Chong Won-o, the Democratic Party of Korea candidate for Seoul mayor, on the 12th announced his pledge for a "great spatial transformation of Seoul" to reorganize the city into "five central districts and six metropolitan hubs" at the plaza of Cheongnyangni Station in Dongdaemun District, Seoul.
Chong said that "until now, Seoul's urban planning has been confined within the city," adding, "we will shift to a 'Greater Seoul plan' that extends to Incheon, Gyeonggi, and North Chungcheong."
The core of the pledges announced that day is to build "five central districts, six metropolitan centers, and three major growth axes" along the GTX and metropolitan rail lines. The plan is to reorganize the existing three-core system centered on Jongno, Gangnam, and Yeouido into a five-core system by adding Cheongnyangni–Wangsimni and Sinchon–Hongdae.
First, Chong designated Cheongnyangni–Wangsimni as the key transportation and business hub in the northeastern area and linked it to the GTX-C axis that connects to Seongsu, Chang-dong, Sanggye, and Gangnam.
In particular, Chong said, "we will disperse business functions concentrated in Gangnam to the northeastern area," adding, "using the Wangsimni public institution relocation site and the Cheongnyangni rail yard, we will pursue a large-scale mixed-use development like 'Hudson Yards.'"
Chong also announced that the northwestern area would likewise be tied to GTX-A to connect Sinchon, Hongdae, Sangam, Susaek, and Yeonsinnae, and develop Sinchon–Hongdae as the fifth business district. He added that by using vacant commercial spaces and idle areas as bases for startups and production, he would turn it into "Asia's export base for the content and cultural industry."
As the final growth axis, Chong announced, "we will relaunch the Gangbuk transverse line to consolidate the universities clustered in Gangbuk into a single rail network." Chong emphasized, "if Gangnam grew with Line No. 2, Gangbuk will awaken with a university circulatory axis."

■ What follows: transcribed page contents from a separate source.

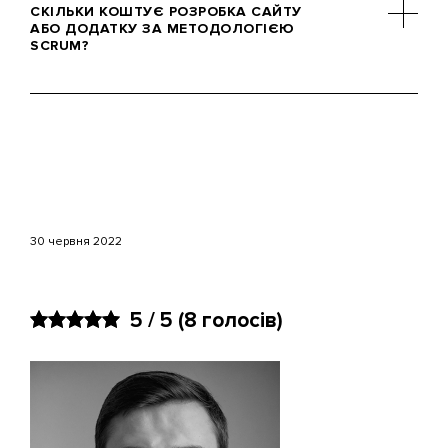
складних цифрових продуктів:
СКІЛЬКИ КОШТУЄ РОЗРОБКА САЙТУ
інтернет-магазинів, мобільних
АБО ДОДАТКУ ЗА МЕТОДОЛОГІЄЮ
SCRUM?
додатків, SaaS-сервісів або великих
сайтів. Методологія ефективна там,
де вимоги можуть змінюватися під
Scrum не має фіксованої вартості –
час розробки.
бюджет залежить від складу
команди, складності функцій і
кількості спринтів. Робота зазвичай
планується і оплачується поетапно
після кожного спринту.
30 червня 2022
5 / 5
(8 голосів)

However, noting that "we can draw up plans, but execution is key," Chong proposed "Step-by-step Economic Vitality Zones" as a means to achieve this. He said the city would assess corporations' investment plans and growth potential to apply differentiated public-contribution rates and, in some cases, allow full exemptions for incentives. Chong argued, "this is a new system never tried domestically, but it is fully feasible within the current legal framework."
Even so, responding to budget concerns raised, Chong said, "this is not about injecting public funds but about making private investment concrete," adding, "we can find solutions within existing Seoul Metropolitan Government projects."
Chong answered similarly to concerns that the pledges could intensify concentration in Seoul and clash with the government's balanced development policy. Chong emphasized, "as administrative functions are transferred to the administrative capital Sejong and with full government support the provinces are expected to achieve industrial growth, Seoul receives little government support," adding, "Seoul must, on its own, lift the national economic growth rate."
Chong then cited Seoul's real GDP growth rate as an example. Chong said, "as of 2024, Seoul's GRDP growth rate is in the 1% range, only about half the national average," adding, "we will raise the Republic of Korea's economic growth rate that Seoul is dragging down."